Singapore has dropped by one place to be in the 13th position in the global cost of living rankings, but remains in the top 10 most expensive locations for expatriates to live and work in Asia, stated the latest Cost of Living research published by management and survey firm ECA International.
Lee Quane, Regional Director – Asia at ECA International said that the changes in the costs for expatriates living and working in various countries were largely dependent on currency changes.
"Consequently, as the Singapore dollar has been weaker than the yuan in the last 12 months, this has caused Singapore to fall behind Shenzhen and Guangzhou in our global rankings,” he added.
Hong Kong retained its spot as the most expensive location for expatriates globally, while Chinese cities made a strong showing as the country’s economy rebounded post-COVID, with Guangzhou and Shanghai both among the global top ten.
“Despite falling rental prices and the Hong Kong dollar weakening against currencies such as the Euro and Yuan, the city has retained its spot as the most expensive location in the world for expatriates. While New York was a strong competitor to Hong Kong – having placed second in last year’s global rankings – the struggling US dollar allowed Hong Kong to retain its top spot among the global rankings, while bumping New York to fourth place,” Quane said.

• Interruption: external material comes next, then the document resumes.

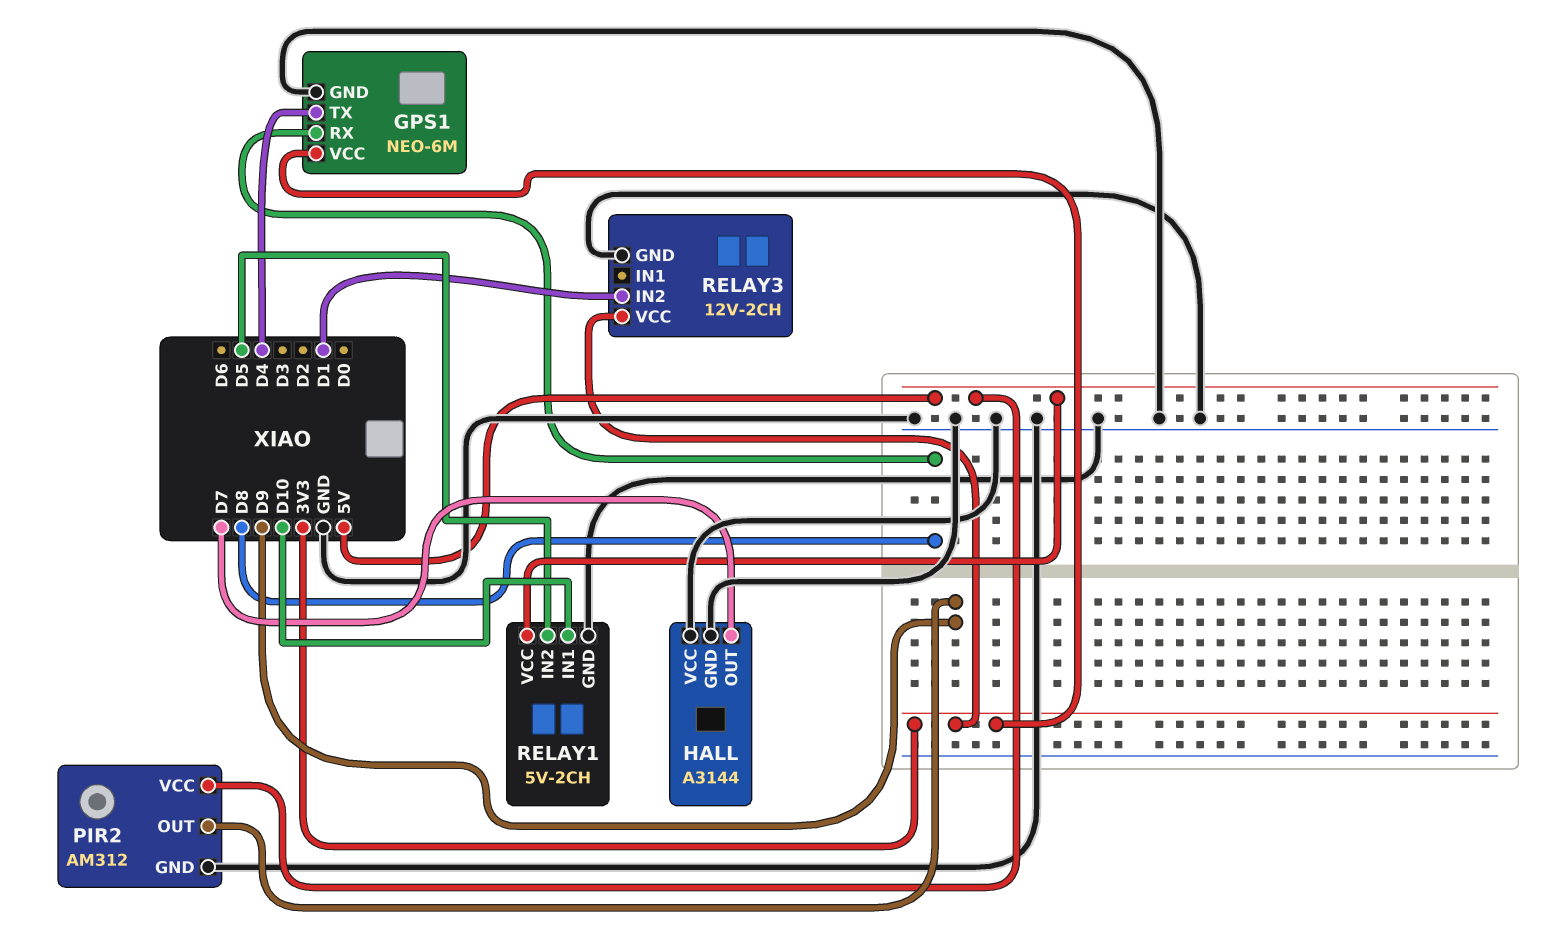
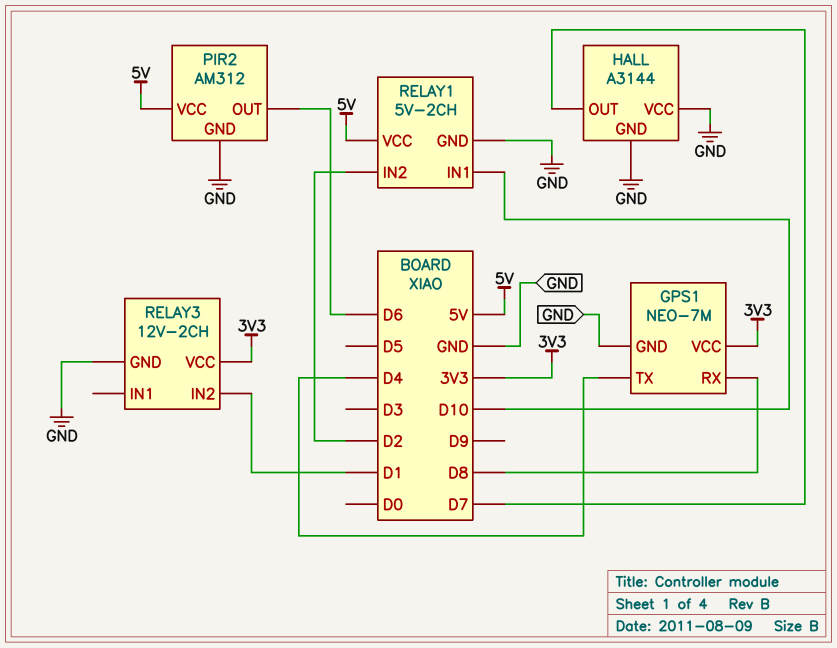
GPS1: NEO-6M -> NEO-7M
PIR2 pin OUT: D9 -> D6
RELAY1 pin IN2: D5 -> D2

Meanwhile, the majority of Chinese cities rose in the latest rankings, with Guangzhou joining Shanghai in the global top ten for the first time. Shenzhen and Beijing are also placed among the top ten most expensive cities in Asia, and the top 20 globally.
US locations fell in the global rankings after a tough spell for the dollar, with San Francisco falling out of the global top ten to be in 15th place, and New York dropping two places to be in fourth place.
In contrast, Australian locations all performed significantly better in the latest rankings, as the country recovered strongly from a series of major COVID-19 lockdowns in some states.
"However, with the country still shut off to most overseas visitors, it has not been possible for many expat workers to experience these benefits,” said Quane.
Similarly, the vast majority of cities in the Eurozone and the UK moved up the global rankings amidst low levels of inflation, owing to strong currencies.
Vienna and Munich moved into the global top 50, while London climbed by one place to enter the top five most expensive locations for expatriates.
On the other hand, Rio de Janeiro saw the biggest plunge in this year’s rankings – dropping 52 places to 163rd place, despite rising inflation levels. This can be attributed to the continued weakening of the Brazilian real amidst high COVID-19 rates in the country, as well as its historically low interest rates.
ECA International has been conducting research into cost of living for 50 years. It carries out two main surveys per year to help companies calculate cost of living allowances so that their employees' spending power is protected while on international assignment.